Verilen alıntı.
++++++++++

Gönderen Konu: Mimar İbrahim Efendi (Tahtelbahir)  (Okunma sayısı 3248 defa)

0 Üye ve 1 Ziyaretçi konuyu incelemekte.

Çevrimdışı (Gizli Üye)

  • Site Yöneticisi
  • ******
  • Deus ex machina
  • Araç: Başka Marka
  • Kan Grubu: A+
  • Model Yılı: -
  • 2904 kere teşekkür etti
  • 3269 kere teşekkür edildi
Mimar İbrahim Efendi (Tahtelbahir)
« : Şubat 09, 2017, 20:44:59 »
Selam, önemli bir icat hakkında tarih bilgisi de barındıran bilgileri paylaşmakta yarar var. Keyifle...

"Tahtelbahir 1719 yılında Osmanlı Devleti tarafından yapılan denizaltıdır . III. Ahmed Han zamanında tersane Baş Mimarı İbrahim Efendi tarafından yapıldı. Timsah şeklinde olan denizaltının deneme sürüşü III. Ahmed Han'ın çocuklarının sünnet merasimine denk getirilmiştir."

Animasyon videosu:
Kaynak: Wiki- Tahtelbahir

Toyota Club Türkiye

Mimar İbrahim Efendi (Tahtelbahir)
« : Şubat 09, 2017, 20:44:59 »

Çevrimdışı (Gizli Üye)

  • Efsane Toyotacı
  • *****
  • Araç: Başka Marka
  • Kan Grubu: 0+
  • Kilometre: 52000
  • Model Yılı: '16
  • 36 kere teşekkür etti
  • 181 kere teşekkür edildi
Ynt: Mimar İbrahim Efendi (Tahtelbahir)

++++++++++

Verilen görev 1. Alıntıya göre Tahtelbahir'in deneme sürüşü hangi olaya denk getirilmiştir?

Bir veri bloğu
++++++++++

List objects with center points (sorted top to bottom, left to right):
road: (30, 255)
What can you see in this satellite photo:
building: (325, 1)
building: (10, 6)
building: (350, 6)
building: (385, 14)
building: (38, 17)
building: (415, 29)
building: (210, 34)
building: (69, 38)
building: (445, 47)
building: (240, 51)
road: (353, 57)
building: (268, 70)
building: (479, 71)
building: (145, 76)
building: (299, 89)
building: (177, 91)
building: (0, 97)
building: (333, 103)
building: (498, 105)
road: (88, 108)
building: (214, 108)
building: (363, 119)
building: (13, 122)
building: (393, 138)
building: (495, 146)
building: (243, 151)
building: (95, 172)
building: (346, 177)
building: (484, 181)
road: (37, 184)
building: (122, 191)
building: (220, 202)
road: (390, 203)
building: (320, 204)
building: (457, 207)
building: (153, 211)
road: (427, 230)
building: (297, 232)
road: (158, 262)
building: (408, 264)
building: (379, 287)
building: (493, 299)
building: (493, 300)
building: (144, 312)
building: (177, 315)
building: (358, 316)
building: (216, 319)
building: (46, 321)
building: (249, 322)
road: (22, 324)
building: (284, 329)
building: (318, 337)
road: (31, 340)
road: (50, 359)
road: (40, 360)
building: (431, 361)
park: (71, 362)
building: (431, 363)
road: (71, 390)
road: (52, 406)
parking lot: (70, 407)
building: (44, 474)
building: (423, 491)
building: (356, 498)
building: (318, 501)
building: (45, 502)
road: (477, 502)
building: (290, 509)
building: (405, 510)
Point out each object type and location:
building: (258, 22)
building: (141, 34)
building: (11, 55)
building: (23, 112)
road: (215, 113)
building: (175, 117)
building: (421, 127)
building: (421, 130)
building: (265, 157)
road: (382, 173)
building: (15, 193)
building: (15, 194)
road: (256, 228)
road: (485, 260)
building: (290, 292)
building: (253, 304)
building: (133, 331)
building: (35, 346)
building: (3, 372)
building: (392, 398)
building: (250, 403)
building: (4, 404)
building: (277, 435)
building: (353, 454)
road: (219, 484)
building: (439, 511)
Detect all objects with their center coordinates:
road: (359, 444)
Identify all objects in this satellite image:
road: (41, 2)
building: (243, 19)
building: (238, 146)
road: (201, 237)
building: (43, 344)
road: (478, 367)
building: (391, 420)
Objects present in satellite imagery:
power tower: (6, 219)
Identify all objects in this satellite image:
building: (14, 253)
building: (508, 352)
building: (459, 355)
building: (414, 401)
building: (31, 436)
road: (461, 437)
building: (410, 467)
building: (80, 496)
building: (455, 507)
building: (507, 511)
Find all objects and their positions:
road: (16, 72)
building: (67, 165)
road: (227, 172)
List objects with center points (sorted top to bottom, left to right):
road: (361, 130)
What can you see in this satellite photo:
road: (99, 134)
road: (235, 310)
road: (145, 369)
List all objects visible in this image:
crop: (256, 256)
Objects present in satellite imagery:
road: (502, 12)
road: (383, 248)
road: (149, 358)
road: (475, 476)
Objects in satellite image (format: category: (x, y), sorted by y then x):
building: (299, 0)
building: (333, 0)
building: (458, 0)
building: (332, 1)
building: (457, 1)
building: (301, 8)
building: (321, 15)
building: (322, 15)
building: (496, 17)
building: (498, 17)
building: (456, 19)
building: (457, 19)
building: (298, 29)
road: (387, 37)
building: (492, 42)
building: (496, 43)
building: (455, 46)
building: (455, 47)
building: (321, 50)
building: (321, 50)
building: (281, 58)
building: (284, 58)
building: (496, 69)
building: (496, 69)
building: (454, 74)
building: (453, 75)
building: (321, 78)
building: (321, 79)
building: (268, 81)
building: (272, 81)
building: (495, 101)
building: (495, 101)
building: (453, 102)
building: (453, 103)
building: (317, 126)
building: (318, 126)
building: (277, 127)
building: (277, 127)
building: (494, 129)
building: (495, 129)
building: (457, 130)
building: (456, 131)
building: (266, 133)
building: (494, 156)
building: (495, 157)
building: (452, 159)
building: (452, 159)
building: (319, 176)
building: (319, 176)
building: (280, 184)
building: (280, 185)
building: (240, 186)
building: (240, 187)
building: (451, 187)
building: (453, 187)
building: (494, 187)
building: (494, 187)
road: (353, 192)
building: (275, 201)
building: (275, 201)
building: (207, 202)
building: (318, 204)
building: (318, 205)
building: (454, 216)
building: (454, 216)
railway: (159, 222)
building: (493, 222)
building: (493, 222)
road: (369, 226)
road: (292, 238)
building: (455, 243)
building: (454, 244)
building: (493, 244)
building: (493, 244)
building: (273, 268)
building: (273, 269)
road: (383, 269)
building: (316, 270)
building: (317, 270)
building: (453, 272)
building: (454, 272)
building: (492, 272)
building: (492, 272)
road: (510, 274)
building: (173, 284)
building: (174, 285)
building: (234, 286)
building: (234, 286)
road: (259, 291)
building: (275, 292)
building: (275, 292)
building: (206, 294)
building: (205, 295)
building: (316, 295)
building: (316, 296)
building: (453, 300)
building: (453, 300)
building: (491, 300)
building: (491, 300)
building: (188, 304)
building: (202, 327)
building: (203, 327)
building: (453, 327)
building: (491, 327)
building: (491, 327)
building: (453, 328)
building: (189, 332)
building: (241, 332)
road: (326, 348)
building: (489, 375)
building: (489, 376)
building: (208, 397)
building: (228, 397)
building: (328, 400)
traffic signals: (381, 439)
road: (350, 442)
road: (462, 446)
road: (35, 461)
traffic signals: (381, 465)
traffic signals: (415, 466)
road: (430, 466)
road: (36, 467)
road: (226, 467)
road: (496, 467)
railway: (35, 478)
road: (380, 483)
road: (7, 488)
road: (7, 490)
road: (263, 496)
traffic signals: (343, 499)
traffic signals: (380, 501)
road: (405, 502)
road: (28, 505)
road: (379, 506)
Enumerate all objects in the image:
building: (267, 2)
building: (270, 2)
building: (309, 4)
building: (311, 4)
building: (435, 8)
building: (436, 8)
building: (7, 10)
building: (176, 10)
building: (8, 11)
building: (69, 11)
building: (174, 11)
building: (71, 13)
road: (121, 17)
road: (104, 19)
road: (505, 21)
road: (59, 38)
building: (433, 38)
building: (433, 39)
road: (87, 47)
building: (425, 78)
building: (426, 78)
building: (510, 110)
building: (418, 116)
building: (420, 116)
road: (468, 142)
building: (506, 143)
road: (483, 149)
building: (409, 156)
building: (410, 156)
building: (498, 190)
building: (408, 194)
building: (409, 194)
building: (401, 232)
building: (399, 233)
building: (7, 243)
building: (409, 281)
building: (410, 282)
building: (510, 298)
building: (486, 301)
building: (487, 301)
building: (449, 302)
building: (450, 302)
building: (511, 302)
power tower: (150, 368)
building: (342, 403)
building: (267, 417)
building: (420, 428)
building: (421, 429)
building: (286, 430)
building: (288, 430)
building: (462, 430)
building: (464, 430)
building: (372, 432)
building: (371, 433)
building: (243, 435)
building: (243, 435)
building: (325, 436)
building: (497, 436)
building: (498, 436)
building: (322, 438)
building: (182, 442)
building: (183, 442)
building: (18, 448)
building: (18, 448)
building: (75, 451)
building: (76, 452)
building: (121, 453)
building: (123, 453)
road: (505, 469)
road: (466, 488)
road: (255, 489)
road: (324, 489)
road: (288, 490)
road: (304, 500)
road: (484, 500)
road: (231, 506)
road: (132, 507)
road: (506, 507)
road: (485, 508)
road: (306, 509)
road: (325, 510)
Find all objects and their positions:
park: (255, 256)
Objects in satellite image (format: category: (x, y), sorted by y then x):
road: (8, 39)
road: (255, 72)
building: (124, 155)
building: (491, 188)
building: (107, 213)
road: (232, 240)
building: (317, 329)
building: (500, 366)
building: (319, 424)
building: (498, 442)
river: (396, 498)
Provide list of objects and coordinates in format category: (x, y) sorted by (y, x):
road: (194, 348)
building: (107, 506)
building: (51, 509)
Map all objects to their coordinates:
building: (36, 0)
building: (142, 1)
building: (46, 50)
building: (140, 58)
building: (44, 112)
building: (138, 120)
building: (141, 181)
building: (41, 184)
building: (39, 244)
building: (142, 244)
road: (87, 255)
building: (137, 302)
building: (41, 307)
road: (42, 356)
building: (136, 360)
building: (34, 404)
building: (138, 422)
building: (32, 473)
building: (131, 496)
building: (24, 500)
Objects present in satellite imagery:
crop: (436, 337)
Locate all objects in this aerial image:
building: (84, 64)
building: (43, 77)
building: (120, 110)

++++++++++

Verilen görev 2. Listenin ilk satırından başlayarak "building: (479, 71)" ifadesini içeren satıra kadar, o satır da dahil, bütün satırları hiçbir değişiklik yapmadan yeniden yazınız.

Doğru yanıt 1. III. Ahmed Han'ın çocuklarının sünnet merasimine.

Doğru yanıt 2.
List objects with center points (sorted top to bottom, left to right):
road: (30, 255)
What can you see in this satellite photo:
building: (325, 1)
building: (10, 6)
building: (350, 6)
building: (385, 14)
building: (38, 17)
building: (415, 29)
building: (210, 34)
building: (69, 38)
building: (445, 47)
building: (240, 51)
road: (353, 57)
building: (268, 70)
building: (479, 71)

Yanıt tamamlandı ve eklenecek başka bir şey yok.